* Begin Material supplied *

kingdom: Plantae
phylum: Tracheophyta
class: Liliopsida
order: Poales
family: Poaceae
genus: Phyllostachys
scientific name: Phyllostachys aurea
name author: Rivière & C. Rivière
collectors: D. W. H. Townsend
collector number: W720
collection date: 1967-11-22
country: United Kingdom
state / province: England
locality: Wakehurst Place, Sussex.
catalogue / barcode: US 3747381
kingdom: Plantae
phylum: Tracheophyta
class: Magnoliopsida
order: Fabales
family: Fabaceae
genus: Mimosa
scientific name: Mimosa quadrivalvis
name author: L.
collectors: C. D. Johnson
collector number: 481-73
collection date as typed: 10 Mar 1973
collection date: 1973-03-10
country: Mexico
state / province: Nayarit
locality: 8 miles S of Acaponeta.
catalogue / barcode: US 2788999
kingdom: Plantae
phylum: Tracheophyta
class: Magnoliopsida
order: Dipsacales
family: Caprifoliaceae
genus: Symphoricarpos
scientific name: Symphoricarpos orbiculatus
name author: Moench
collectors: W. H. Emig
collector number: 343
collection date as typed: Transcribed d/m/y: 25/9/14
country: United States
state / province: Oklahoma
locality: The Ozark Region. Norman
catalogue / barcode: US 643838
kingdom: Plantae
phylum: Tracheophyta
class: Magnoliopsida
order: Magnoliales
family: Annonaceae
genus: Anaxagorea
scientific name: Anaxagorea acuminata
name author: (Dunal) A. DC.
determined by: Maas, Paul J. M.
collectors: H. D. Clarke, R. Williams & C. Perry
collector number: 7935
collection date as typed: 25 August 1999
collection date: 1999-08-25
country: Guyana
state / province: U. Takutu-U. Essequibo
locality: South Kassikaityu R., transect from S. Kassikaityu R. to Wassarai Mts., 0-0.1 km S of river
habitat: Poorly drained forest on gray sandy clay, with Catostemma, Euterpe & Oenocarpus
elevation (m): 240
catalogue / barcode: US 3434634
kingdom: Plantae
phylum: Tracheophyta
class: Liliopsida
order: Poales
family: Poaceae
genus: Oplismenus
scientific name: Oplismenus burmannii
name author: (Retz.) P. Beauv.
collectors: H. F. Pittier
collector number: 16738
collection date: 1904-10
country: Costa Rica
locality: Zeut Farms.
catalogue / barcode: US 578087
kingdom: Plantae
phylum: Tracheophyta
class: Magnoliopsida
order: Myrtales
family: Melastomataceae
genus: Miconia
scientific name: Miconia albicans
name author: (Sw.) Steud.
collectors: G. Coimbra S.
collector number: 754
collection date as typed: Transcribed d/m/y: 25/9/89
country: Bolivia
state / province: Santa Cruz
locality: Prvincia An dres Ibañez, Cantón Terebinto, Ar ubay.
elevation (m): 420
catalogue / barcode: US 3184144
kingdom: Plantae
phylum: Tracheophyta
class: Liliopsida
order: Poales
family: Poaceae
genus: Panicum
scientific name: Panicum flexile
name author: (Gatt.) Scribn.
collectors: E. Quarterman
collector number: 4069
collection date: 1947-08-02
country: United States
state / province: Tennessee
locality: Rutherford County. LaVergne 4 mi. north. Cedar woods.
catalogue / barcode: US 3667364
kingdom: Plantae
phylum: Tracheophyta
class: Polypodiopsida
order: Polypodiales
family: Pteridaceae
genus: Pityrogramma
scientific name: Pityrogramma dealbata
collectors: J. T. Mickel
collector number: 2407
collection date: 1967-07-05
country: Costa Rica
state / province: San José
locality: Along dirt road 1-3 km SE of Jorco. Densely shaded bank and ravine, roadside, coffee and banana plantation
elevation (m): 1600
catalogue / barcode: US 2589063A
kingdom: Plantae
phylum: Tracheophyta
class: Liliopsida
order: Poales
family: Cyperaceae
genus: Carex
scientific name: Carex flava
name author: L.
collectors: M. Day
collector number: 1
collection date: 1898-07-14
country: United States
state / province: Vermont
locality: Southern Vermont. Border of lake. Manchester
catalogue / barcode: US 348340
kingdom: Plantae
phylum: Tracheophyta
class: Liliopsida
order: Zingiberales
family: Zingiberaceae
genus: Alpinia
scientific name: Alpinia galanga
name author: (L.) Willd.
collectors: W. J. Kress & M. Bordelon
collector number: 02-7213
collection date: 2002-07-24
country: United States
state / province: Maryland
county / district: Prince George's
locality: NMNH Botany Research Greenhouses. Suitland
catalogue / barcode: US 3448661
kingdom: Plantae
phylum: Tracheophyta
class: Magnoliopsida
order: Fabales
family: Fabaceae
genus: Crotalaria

* End Material supplied *

## The exercise
Return every line of catalog data for all of the items above, verbatim and in their original order.

## The result
kingdom: Plantae
phylum: Tracheophyta
class: Liliopsida
order: Poales
family: Poaceae
genus: Phyllostachys
scientific name: Phyllostachys aurea
name author: Rivière & C. Rivière
collectors: D. W. H. Townsend
collector number: W720
collection date: 1967-11-22
country: United Kingdom
state / province: England
locality: Wakehurst Place, Sussex.
catalogue / barcode: US 3747381
kingdom: Plantae
phylum: Tracheophyta
class: Magnoliopsida
order: Fabales
family: Fabaceae
genus: Mimosa
scientific name: Mimosa quadrivalvis
name author: L.
collectors: C. D. Johnson
collector number: 481-73
collection date as typed: 10 Mar 1973
collection date: 1973-03-10
country: Mexico
state / province: Nayarit
locality: 8 miles S of Acaponeta.
catalogue / barcode: US 2788999
kingdom: Plantae
phylum: Tracheophyta
class: Magnoliopsida
order: Dipsacales
family: Caprifoliaceae
genus: Symphoricarpos
scientific name: Symphoricarpos orbiculatus
name author: Moench
collectors: W. H. Emig
collector number: 343
collection date as typed: Transcribed d/m/y: 25/9/14
country: United States
state / province: Oklahoma
locality: The Ozark Region. Norman
catalogue / barcode: US 643838
kingdom: Plantae
phylum: Tracheophyta
class: Magnoliopsida
order: Magnoliales
family: Annonaceae
genus: Anaxagorea
scientific name: Anaxagorea acuminata
name author: (Dunal) A. DC.
determined by: Maas, Paul J. M.
collectors: H. D. Clarke, R. Williams & C. Perry
collector number: 7935
collection date as typed: 25 August 1999
collection date: 1999-08-25
country: Guyana
state / province: U. Takutu-U. Essequibo
locality: South Kassikaityu R., transect from S. Kassikaityu R. to Wassarai Mts., 0-0.1 km S of river
habitat: Poorly drained forest on gray sandy clay, with Catostemma, Euterpe & Oenocarpus
elevation (m): 240
catalogue / barcode: US 3434634
kingdom: Plantae
phylum: Tracheophyta
class: Liliopsida
order: Poales
family: Poaceae
genus: Oplismenus
scientific name: Oplismenus burmannii
name author: (Retz.) P. Beauv.
collectors: H. F. Pittier
collector number: 16738
collection date: 1904-10
country: Costa Rica
locality: Zeut Farms.
catalogue / barcode: US 578087
kingdom: Plantae
phylum: Tracheophyta
class: Magnoliopsida
order: Myrtales
family: Melastomataceae
genus: Miconia
scientific name: Miconia albicans
name author: (Sw.) Steud.
collectors: G. Coimbra S.
collector number: 754
collection date as typed: Transcribed d/m/y: 25/9/89
country: Bolivia
state / province: Santa Cruz
locality: Prvincia An dres Ibañez, Cantón Terebinto, Ar ubay.
elevation (m): 420
catalogue / barcode: US 3184144
kingdom: Plantae
phylum: Tracheophyta
class: Liliopsida
order: Poales
family: Poaceae
genus: Panicum
scientific name: Panicum flexile
name author: (Gatt.) Scribn.
collectors: E. Quarterman
collector number: 4069
collection date: 1947-08-02
country: United States
state / province: Tennessee
locality: Rutherford County. LaVergne 4 mi. north. Cedar woods.
catalogue / barcode: US 3667364
kingdom: Plantae
phylum: Tracheophyta
class: Polypodiopsida
order: Polypodiales
family: Pteridaceae
genus: Pityrogramma
scientific name: Pityrogramma dealbata
collectors: J. T. Mickel
collector number: 2407
collection date: 1967-07-05
country: Costa Rica
state / province: San José
locality: Along dirt road 1-3 km SE of Jorco. Densely shaded bank and ravine, roadside, coffee and banana plantation
elevation (m): 1600
catalogue / barcode: US 2589063A
kingdom: Plantae
phylum: Tracheophyta
class: Liliopsida
order: Poales
family: Cyperaceae
genus: Carex
scientific name: Carex flava
name author: L.
collectors: M. Day
collector number: 1
collection date: 1898-07-14
country: United States
state / province: Vermont
locality: Southern Vermont. Border of lake. Manchester
catalogue / barcode: US 348340
kingdom: Plantae
phylum: Tracheophyta
class: Liliopsida
order: Zingiberales
family: Zingiberaceae
genus: Alpinia
scientific name: Alpinia galanga
name author: (L.) Willd.
collectors: W. J. Kress & M. Bordelon
collector number: 02-7213
collection date: 2002-07-24
country: United States
state / province: Maryland
county / district: Prince George's
locality: NMNH Botany Research Greenhouses. Suitland
catalogue / barcode: US 3448661
kingdom: Plantae
phylum: Tracheophyta
class: Magnoliopsida
order: Fabales
family: Fabaceae
genus: Crotalaria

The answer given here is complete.